» GIVEN PASSAGE:
_ _ _ _ _ _ _

Network Architectures
=====================

.. highlight:: python

Normalization Layers
--------------------

.. todo::

    Add descriptions of QK Norm


Let ``X`` be a tensor of shape ``[B, C, ...]``. All normalization layers do something like the following:

.. code-block:: python
    
    Y = (X - X.mean(dim=...)) / (X.var(dim=..., unbiased=False).sqrt() + eps)   # normalization
    Y = Y * weight + bias   # affine transform

The key difference between different normalization layers are:

1. Across what reduction dimensions are mean are variance computed.
2. Whether running mean and running variance are tracked (if tracked, train and eval behaviors may differ).
3. On what dimensions are affine parameters applied.

A simple comparison of common normalization layers is shown below.

+------------------+-------------------+---------------+----------------------------------------+
| Type             | BatchNorm         | InstanceNorm  | LayerNorm                              |
|                  |                   |               |                                        |
+==================+===================+===============+========================================+
| Reduction        | batch + spatial   | spatial       | last :math:`D` dims                    |
|                  |                   |               | (usually channel + spatial)            |
+------------------+-------------------+---------------+----------------------------------------+
| Tracked mean/var | yes by default    | no by default | not available                          |
+------------------+-------------------+---------------+----------------------------------------+
| Affine           | per-channel       | per-channel   | per-element on the last :math:`D` dims |
+------------------+-------------------+---------------+----------------------------------------+


Batch Normalization
^^^^^^^^^^^^^^^^^^^

``torch.nn.BatchNorm1d``, ``torch.nn.BatchNorm2d`` and ``torch.nn.BatchNorm3d`` computes mean and `biased` variance across all dims except the channel dimension. As a simple example, below are two equivalent forward passes for BatchNorm.


.. code-block:: python
    :caption: BatchNorm equivalent implementation

    import torch
    torch.manual_seed(43)
    B, C, H, W = 2, 3, 2, 2
    x = torch.randn(B, C, H, W)

    # pytorch native BN 
    bn = torch.nn.BatchNorm2d(C, affine=False)

_ _ _ _ _ _ _

» DATASET EXTRACT:
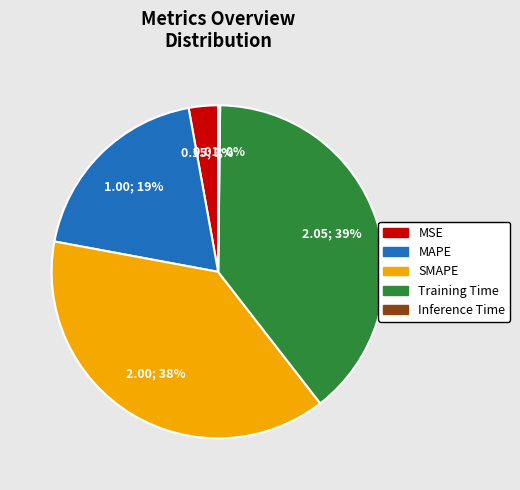

Is the sum of SMAPE and MAPE greater than half?

Yes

_ _ _ _ _ _ _

» TASK INSTRUCTIONS: Retype the part of the network architectures page that begins with the words "The key difference" and ends after the words "behaviors may differ).".

» PROBLEM SOLUTION:
The key difference between different normalization layers are:

1. Across what reduction dimensions are mean are variance computed.
2. Whether running mean and running variance are tracked (if tracked, train and eval behaviors may differ).